__Description of the task__
Only the number is needed: how many lines of the entries below contain the word "dragTo".

- Opening Delimiter -

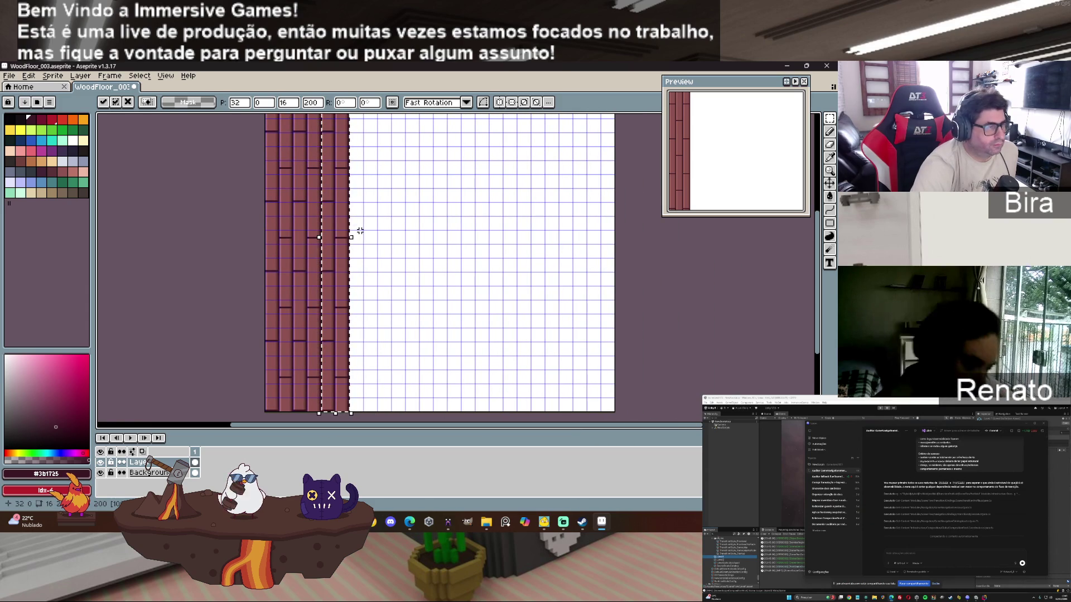
pyautogui.moveTo(342, 245)
pyautogui.mouseDown()
pyautogui.moveTo(378, 240)
pyautogui.moveTo(365, 240)
pyautogui.mouseUp()
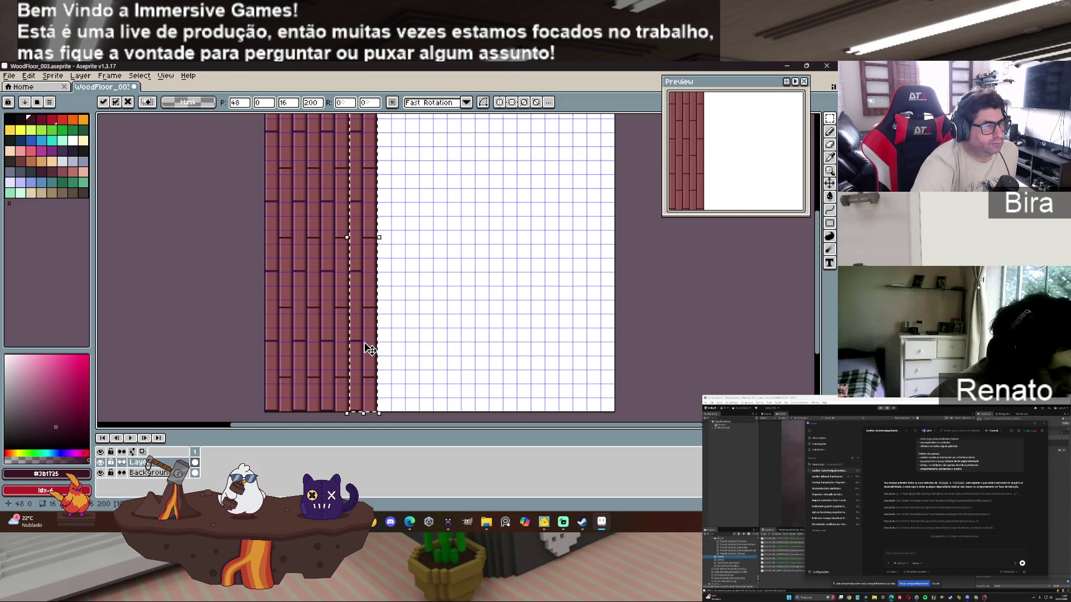
pyautogui.scroll(1, 369, 350)
pyautogui.scroll(-2, 374, 344)
pyautogui.scroll(1, 399, 318)
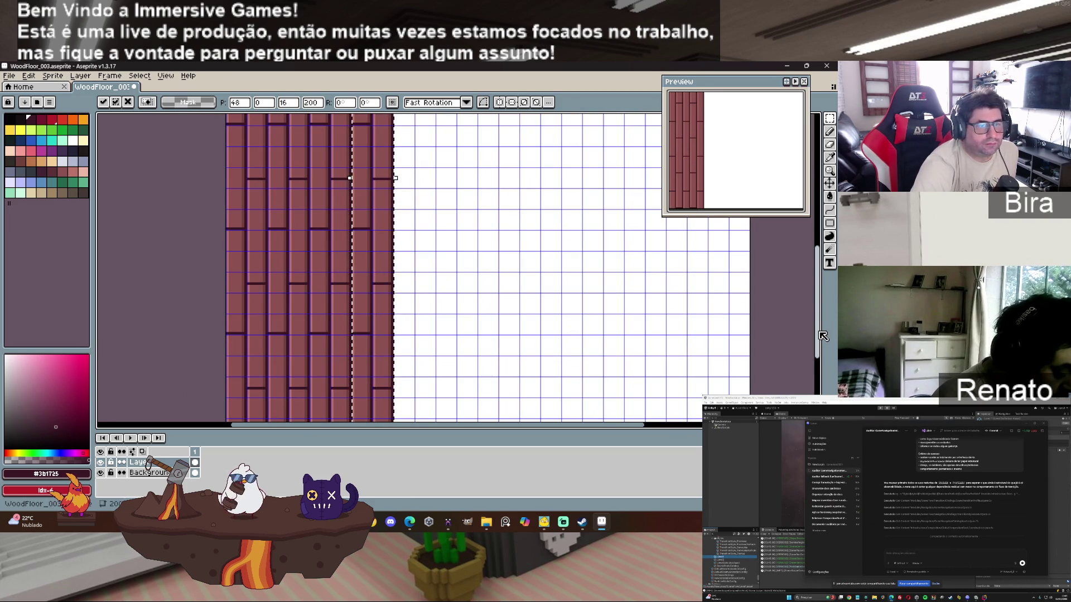
pyautogui.scroll(3, 464, 213)
pyautogui.scroll(1, 462, 216)
pyautogui.scroll(1, 462, 216)
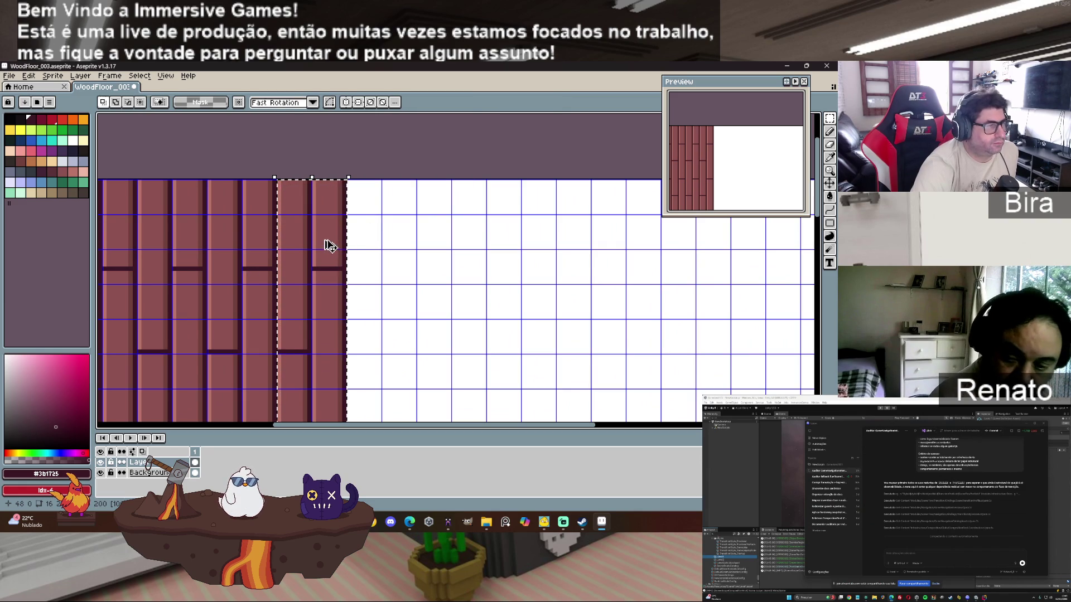
# Step: Drag the two-plank block rightward repeatedly to the tile's right end, then deselect
pyautogui.moveTo(329, 243); pyautogui.dragTo(396, 244)
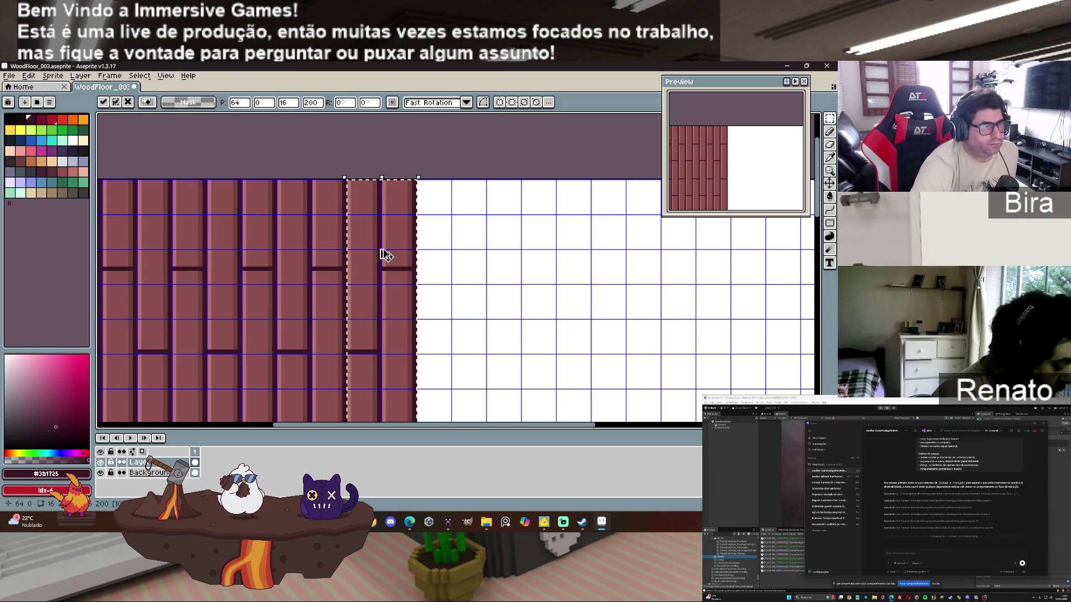
pyautogui.moveTo(395, 242); pyautogui.dragTo(474, 246)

- Closing Delimiter -

__Problem solution__
2